Investor demand for banks rose as the yield on the benchmark U.S. 10-year Treasury bond jumped 6 basis points to 2.20%. The sharp sell-off in bond prices came on the back of comments by Fed chief Janet Yellen that appeared to favor additional interest-rate hikes this year.

The Dow utility average, also sensitive to interest rates, caved almost 1.4%. At 720.66, the sector gauge is still up an impressive 9.2% since Jan. 1.

Investors who are sitting on large gains in the semiconductor sector need to keep a hawklike eye on sell signals or other indications that these leaders are ready to take a significant break.

Lam Research (LRCX), KLA Tencor (KLAC), Applied Materials (AMAT) and ASML Holding (ASML) are all leaders in the Chips sector, which through Monday's close ranked second among 33 IBD broad sectors; Electronics took the top spot.

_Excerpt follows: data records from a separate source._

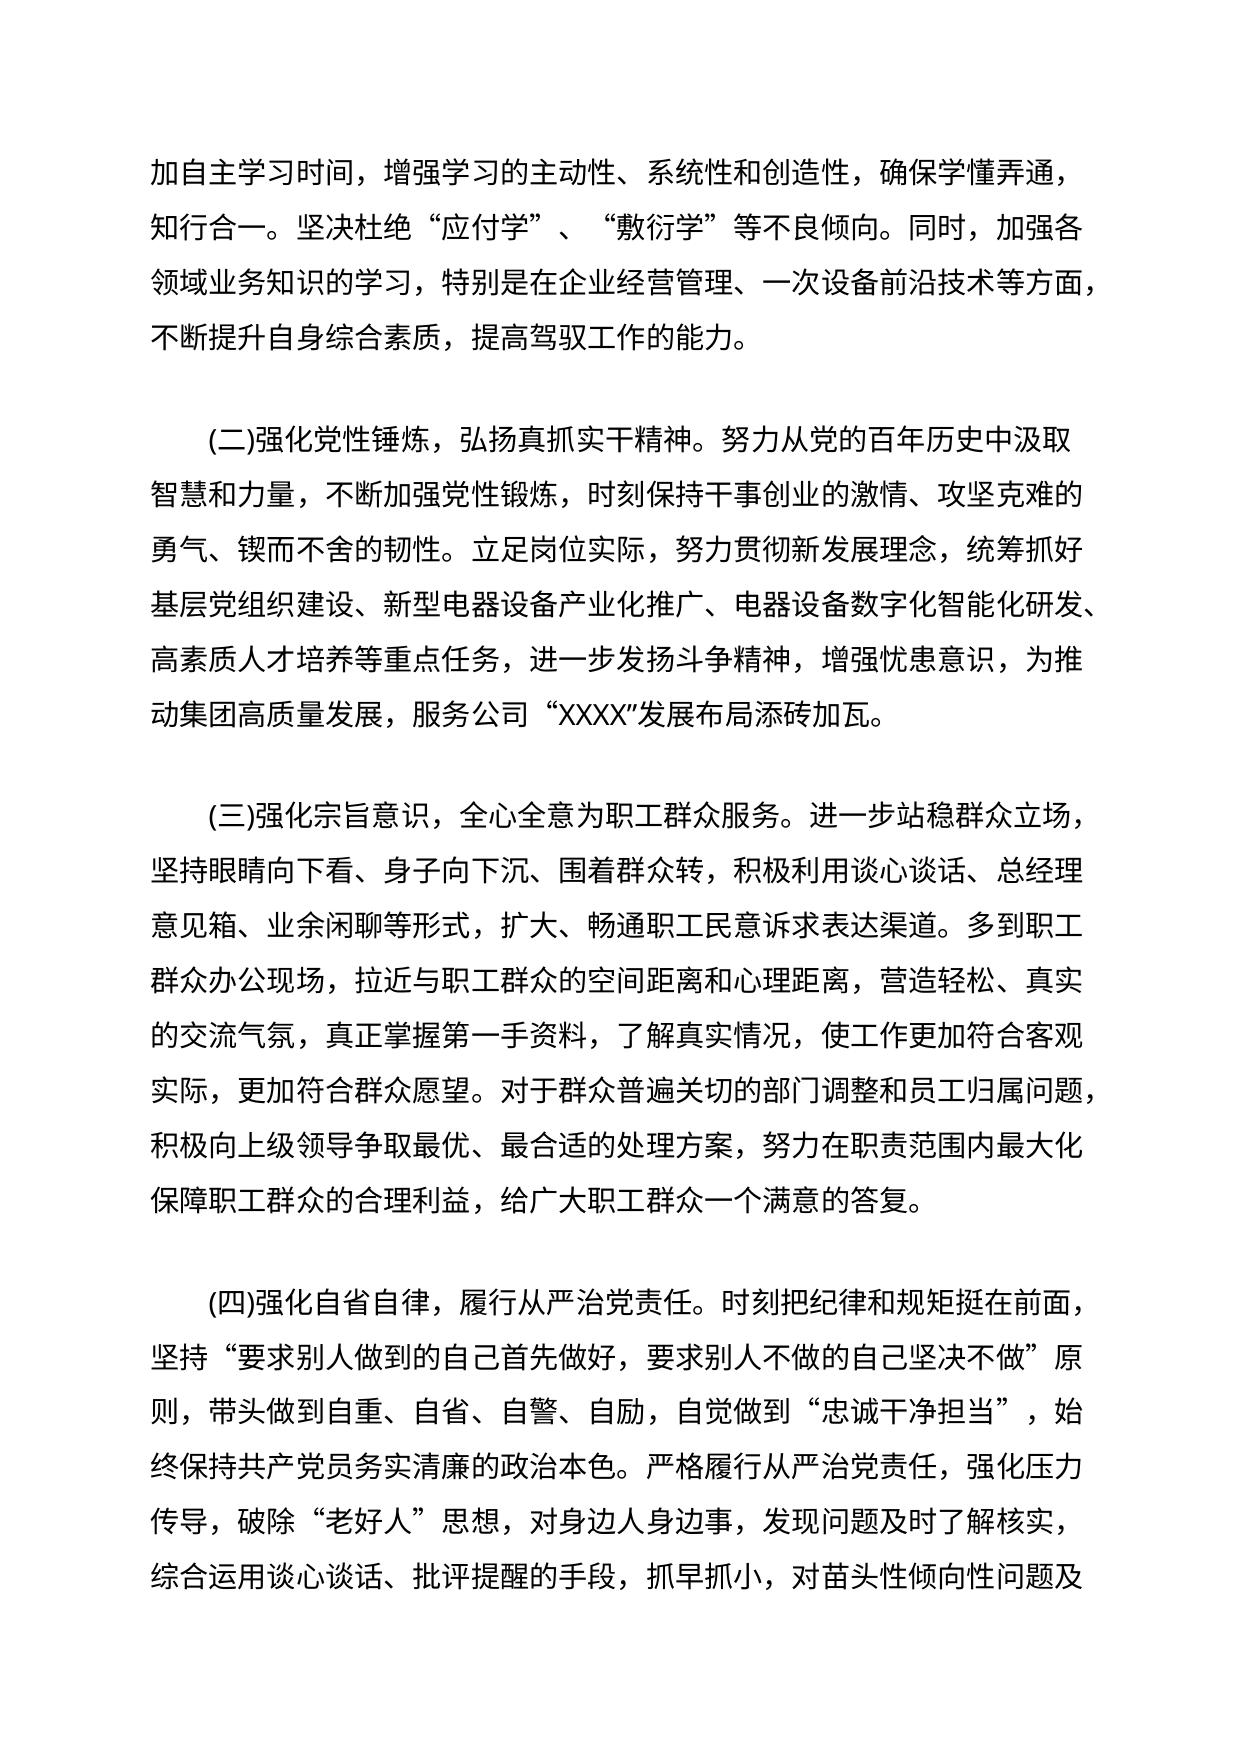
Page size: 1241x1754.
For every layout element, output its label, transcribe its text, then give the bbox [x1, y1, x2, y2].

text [150, 1279, 1090, 1596]
text (三)强化宗旨意识，全心全意为职工群众服务。进一步站稳群众立场，坚持眼睛向下看、身子向下沉、围着群众转，积极利用谈心谈话、总经理意见箱、业余闲聊等形式，扩大、畅通职工民意诉求表达渠道。多到职工群众办公现场，拉近与职工群众的空间距离和心理距离，营造轻松、真实的交流气氛，真正掌握第一手资料，了解真实情况，使工作更加符合客观实际，更加符合群众愿望。对于群众普遍关切的部门调整和员工归属问题，积极向上级领导争取最优、最合适的处理方案，努力在职责范围内最大化保障职工群众的合理利益，给广大职工群众一个满意的答复。 [150, 793, 1090, 1220]
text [150, 150, 1090, 357]
text (二)强化党性锤炼，弘扬真抓实干精神。努力从党的百年历史中汲取智慧和力量，不断加强党性锻炼，时刻保持干事创业的激情、攻坚克难的勇气、锲而不舍的韧性。立足岗位实际，努力贯彻新发展理念，统筹抓好基层党组织建设、新型电器设备产业化推广、电器设备数字化智能化研发、高素质人才培养等重点任务，进一步发扬斗争精神，增强忧患意识，为推动集团高质量发展，服务公司“XXXX”发展布局添砖加瓦。 [150, 416, 1090, 733]
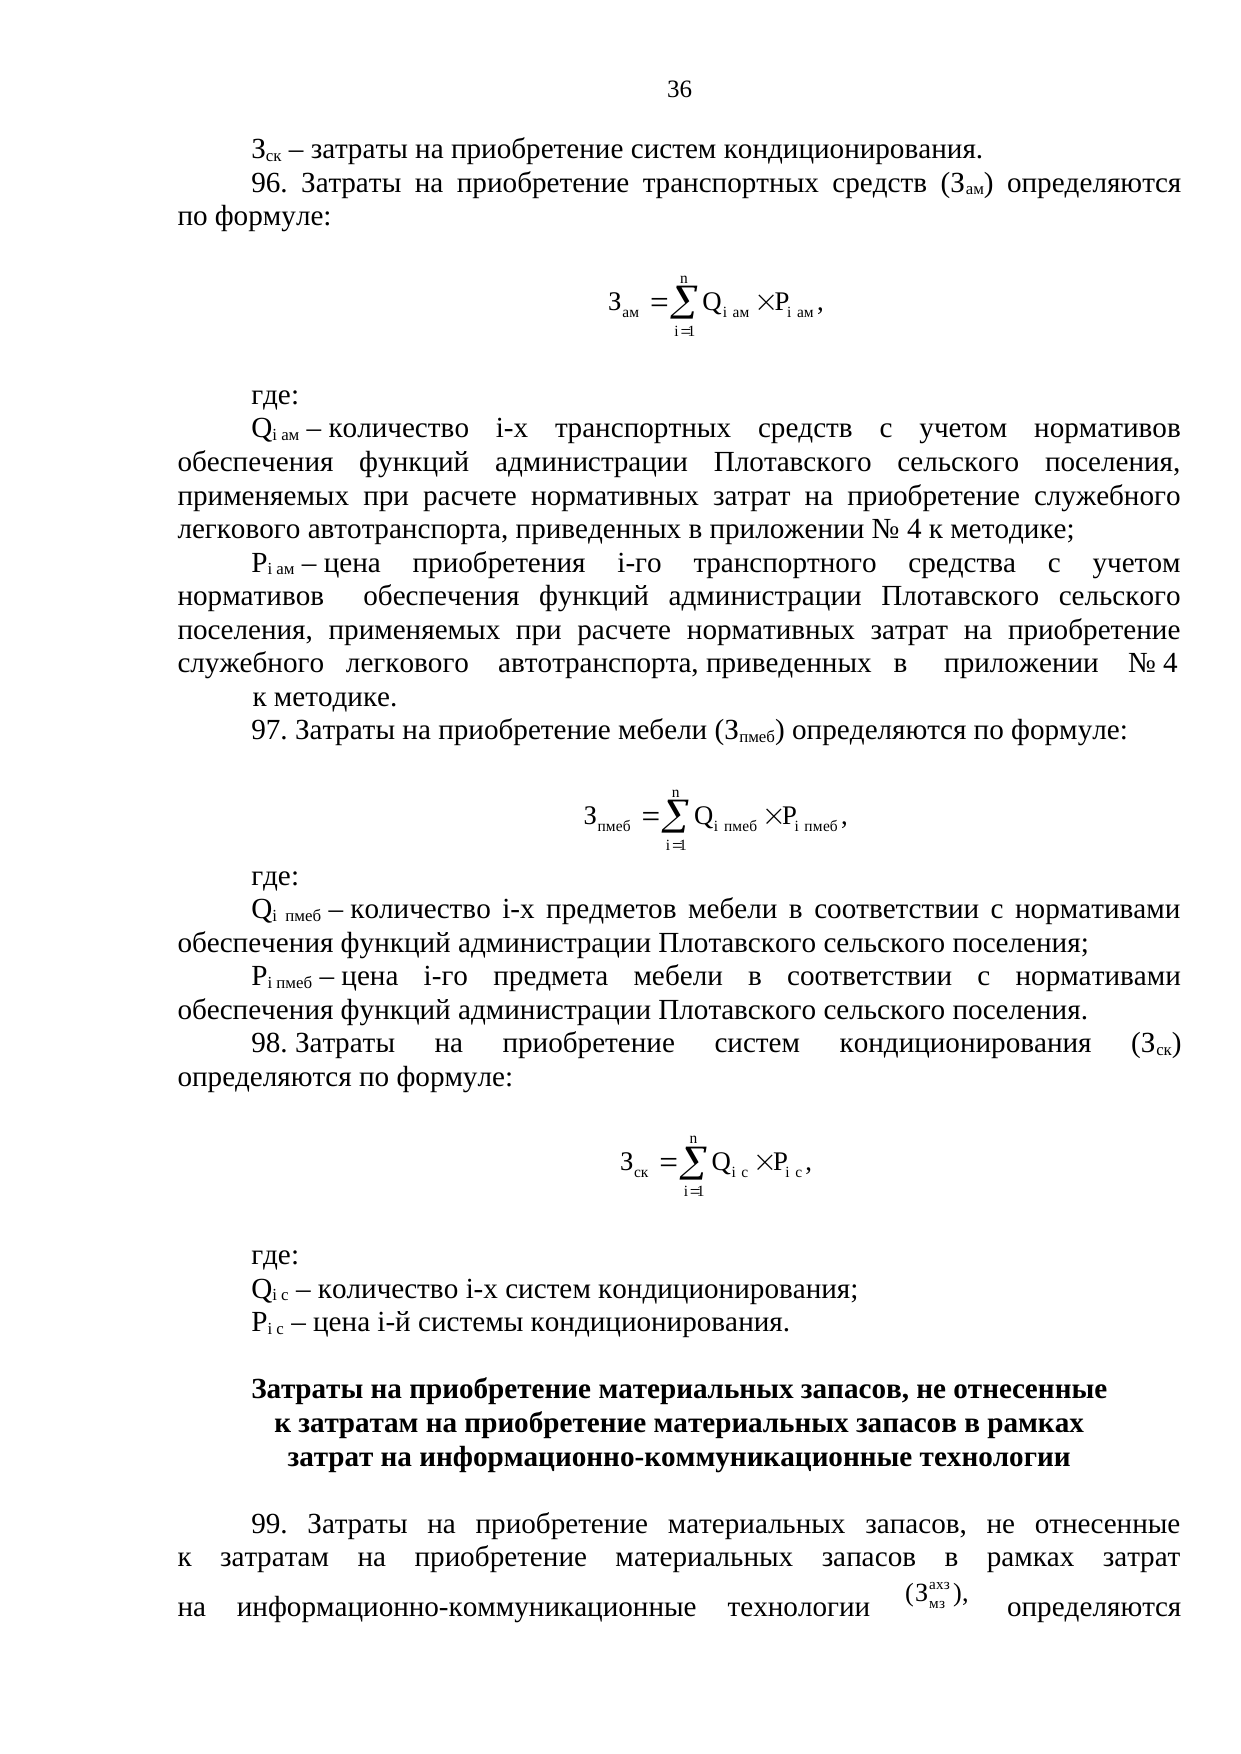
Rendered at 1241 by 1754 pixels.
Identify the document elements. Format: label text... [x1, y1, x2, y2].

Lam, a member of the IBD 50, dropped more than 2.9% to 144.62 in heavy volume. The supplier of systems for wafer etching and cleaning slid further below its rising 50-day moving average. The undercut of the key support line is Lam's first significant move below that line since late April of 2016.

Given Lam's big run over the past year, it's sensible now to take at least partial gains.

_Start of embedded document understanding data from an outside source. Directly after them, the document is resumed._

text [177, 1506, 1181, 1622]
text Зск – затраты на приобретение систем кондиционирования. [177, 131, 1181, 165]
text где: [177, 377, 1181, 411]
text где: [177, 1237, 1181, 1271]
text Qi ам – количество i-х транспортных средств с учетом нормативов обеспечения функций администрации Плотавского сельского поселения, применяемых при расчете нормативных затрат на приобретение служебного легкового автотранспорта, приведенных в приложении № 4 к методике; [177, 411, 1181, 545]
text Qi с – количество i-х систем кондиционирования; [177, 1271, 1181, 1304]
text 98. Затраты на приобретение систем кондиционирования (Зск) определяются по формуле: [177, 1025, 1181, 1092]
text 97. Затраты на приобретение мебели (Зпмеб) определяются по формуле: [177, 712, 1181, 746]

Lam initially broke out of a long first-stage saucer-with-handle base at 83.61 in June 2016. After a slow start, the large-cap tech began to accelerate its gains and show heavy turnover in July through October of the same year. At its recent peak of 167.05, Lam gained as much as 99%.

KLA, meanwhile, is also issuing a sell signal as it fell even further below its 50-day line. Shares dropped more than 2% to 93.8 and are now 14% off the 52-week peak of 109.59.

Applied Materials, the $45 billion large-cap leader in IBD's semiconductor equipment group, also took out its 50-day moving average with a nearly 3% loss to 41.89 in volume that grew 25% above normal levels. ASML, down 1% to 132.37, is also testing its 50-day line.

In IBD's Electronics-Scientific/Measuring industry group, Coherent (COHR) slid nearly 5% to 225.68 in fast turnover and gouged its 50-day line for the first time since October 2016. In the fabless semiconductor industry group, Broadcom (AVGO) fell 3% to 235.33 and is testing support at the intermediate-term support line for the second time since April.

Elsewhere in the chip sector, thinly traded Power Integrations (POWI) bucked the widespread decline, rising nearly 3% to 74.90 after winning a supply deal from Apple (AAPL). Volume shot more than five times Power's 50-day average of 163,000 shares.

Fund sponsorship in Power Integration, a small cap at $2.2 billion, has risen over the long term. At the end of the first quarter, a total 370 mutual and hedge funds owned shares, up from 319 in the year-ago quarter.

Apple sank more than 1% to 143.74 in quiet volume. A further drop below the 50- and 10-week moving averages would affirm a pair of sell signals triggered two weeks ago: a sharp drop through these key support lines, and a round-trip of gains after Apple rushed past a 141.12 three-weeks-tight follow-on entry point.